出雲路暢良選集Ⅳ教育のいのち」の「自分を大切にする道」はたったの19ページでしたが、中身は濃いことを高校生に分かる言葉で説いていると思う。
 本当の満足、喜びとは?
 欲しかったものが手に入ること
 我を忘れて遊ぶこと
 娯楽を楽しむこと
 名誉心を満足させること
 嫌な奴が失敗したりすること
これらのものはすべて外のものです。これらのことで満足している私たちが、自分というものにもういっぺん目を向き直す。

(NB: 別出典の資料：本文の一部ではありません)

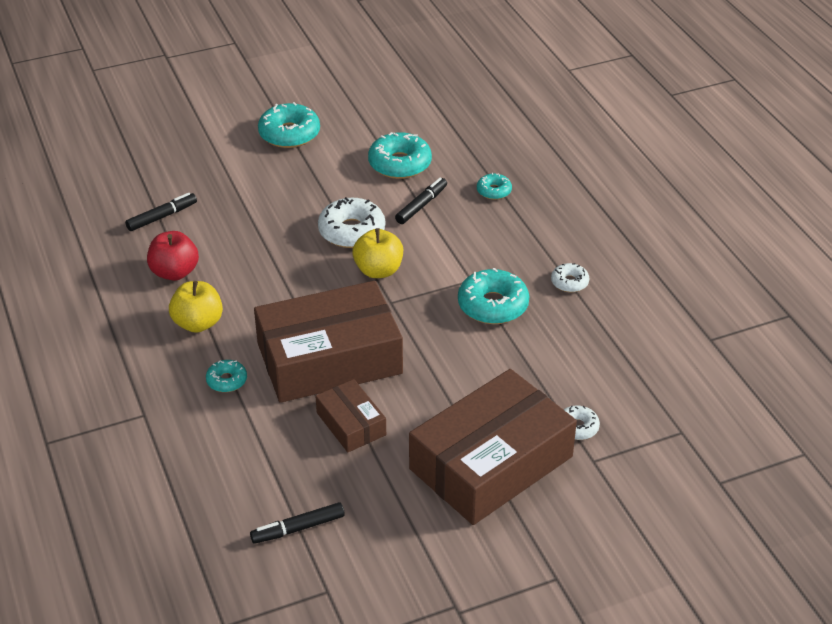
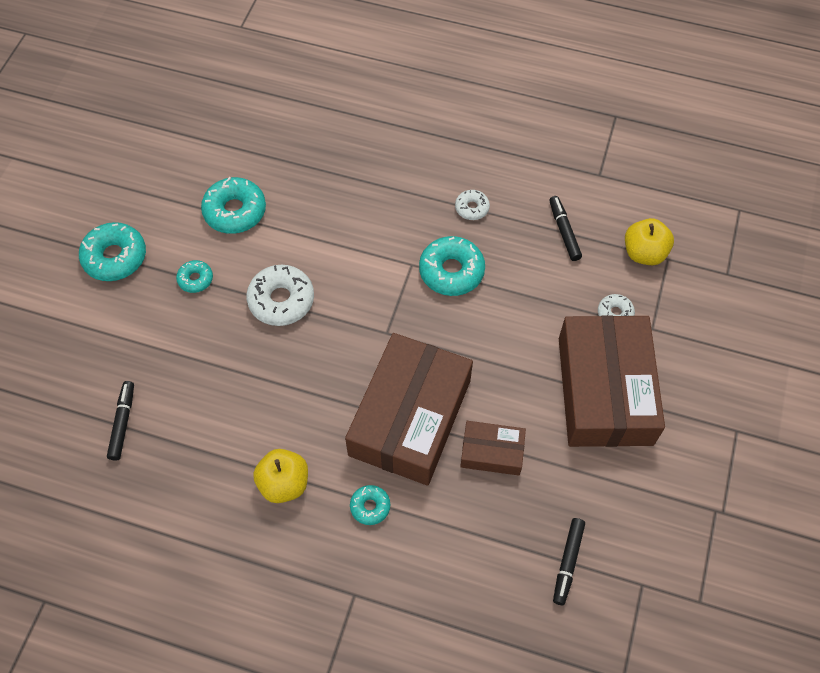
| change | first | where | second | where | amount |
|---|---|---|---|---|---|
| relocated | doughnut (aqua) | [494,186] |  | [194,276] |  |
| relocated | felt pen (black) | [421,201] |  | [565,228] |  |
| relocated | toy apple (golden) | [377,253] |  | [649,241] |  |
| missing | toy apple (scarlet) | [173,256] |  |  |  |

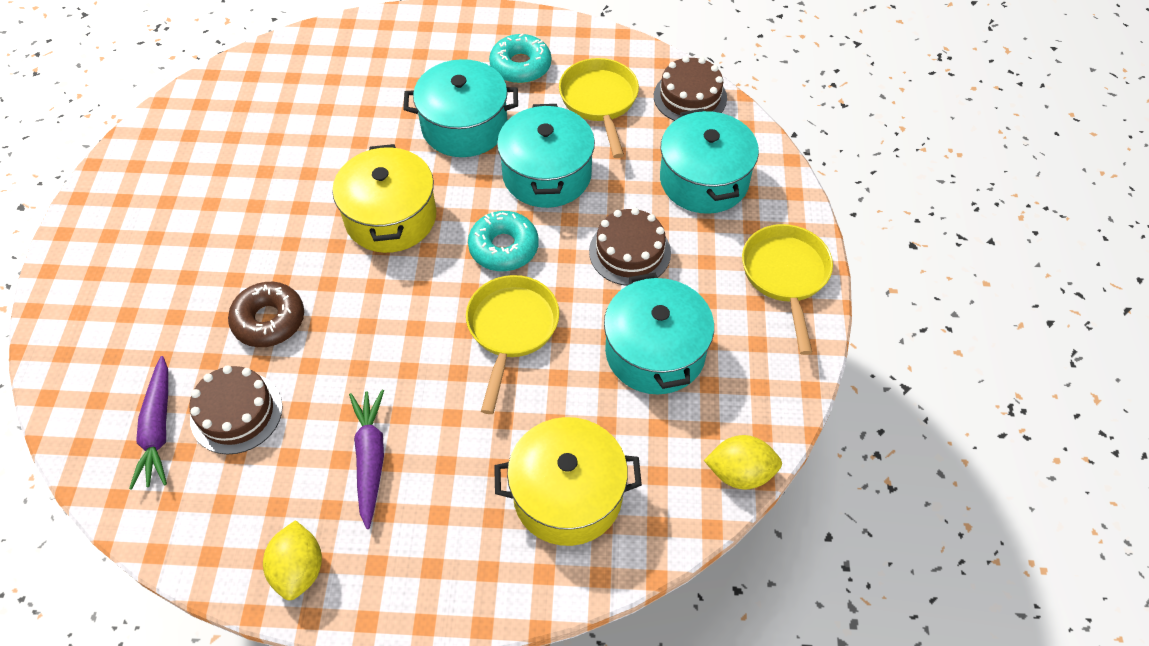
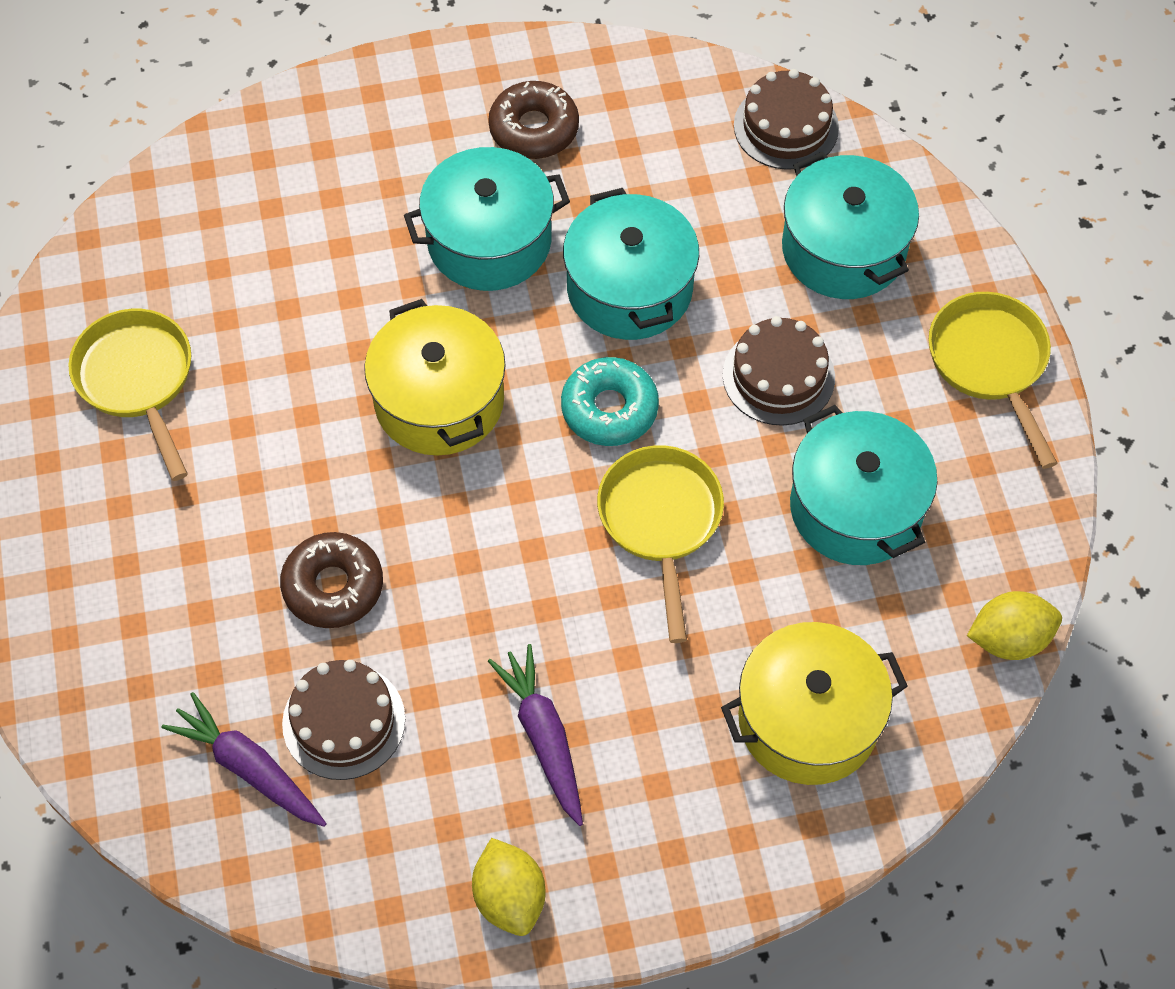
| change | first | where | second | where | amount |
|---|---|---|---|---|---|
| colour | doughnut (aqua) | [520,58] | doughnut (russet) | [533,120] |  |
| relocated | pan (golden) | [599,108] |  | [129,395] |  |
| spun | carrot (purple) | [148,423] |  | [244,759] | 150 degrees clockwise |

そして自分は何を望んで生きているのか。外にだけ向けて生きている我われの生きざまというのは、結局は自分と言うものに気づいた時にやり切れないくらいに寂しい。好きなように生きるということはどういうことか、もう一度自分にかみしめて、今自分がしようとしていることは自分が心の底からしようとしていることかどうか。このことを成したときに、自分の心が本当に曇りなく喜んでくれるかどうか、そこのところをとことん吟味するということが本当の意味で自分を大事にする道になるでしょう。
 
《「出雲路暢良選集Ⅳ教育のいのち」の中で紹介した新聞記事にあったエピソード》
六才の悦子ちゃんがお母さんと保育園へ行く道を急いでいました。
それまで黙っていた悦子ちゃん、「お母さん、いのちって何?」
何と答えたら良いのでしょう。でも答えなければなりません。
「いのちって動くものみんなにあるもの。その、いのちがあるから生きているのよ。」
「ふうん」悦子ちゃんは頼り気ない返事です。
お母さんは逆に聞きました。
「じゃ、人間はいのちがあるのかな?」
「ある」
「じゃ、猫は?」
「ある」
「じゃ、犬は?」
「ある」
「じゃ、草やお花は?」
「ある」
「どうしてあるの?」
「だってどんどん大きくなるもの。いのちはあるよ。」
「じゃ、土はいのちあるのかな?」
「ある」
少しもためらいなく悦子ちゃんは答えました。
お母さんは「ない」と答えるとばかり思っていたのです。
そこで「どうして?」。
「だってお花や草や大根さんの種をまいたらどんどん大きくなるでしょう。
 一生懸命に育ててくれるんだよ。土はお花や草のお母ちゃんや、だからいのちある」。
我が娘ながら、大人の思いもよらぬたしかな心の成長に驚きました。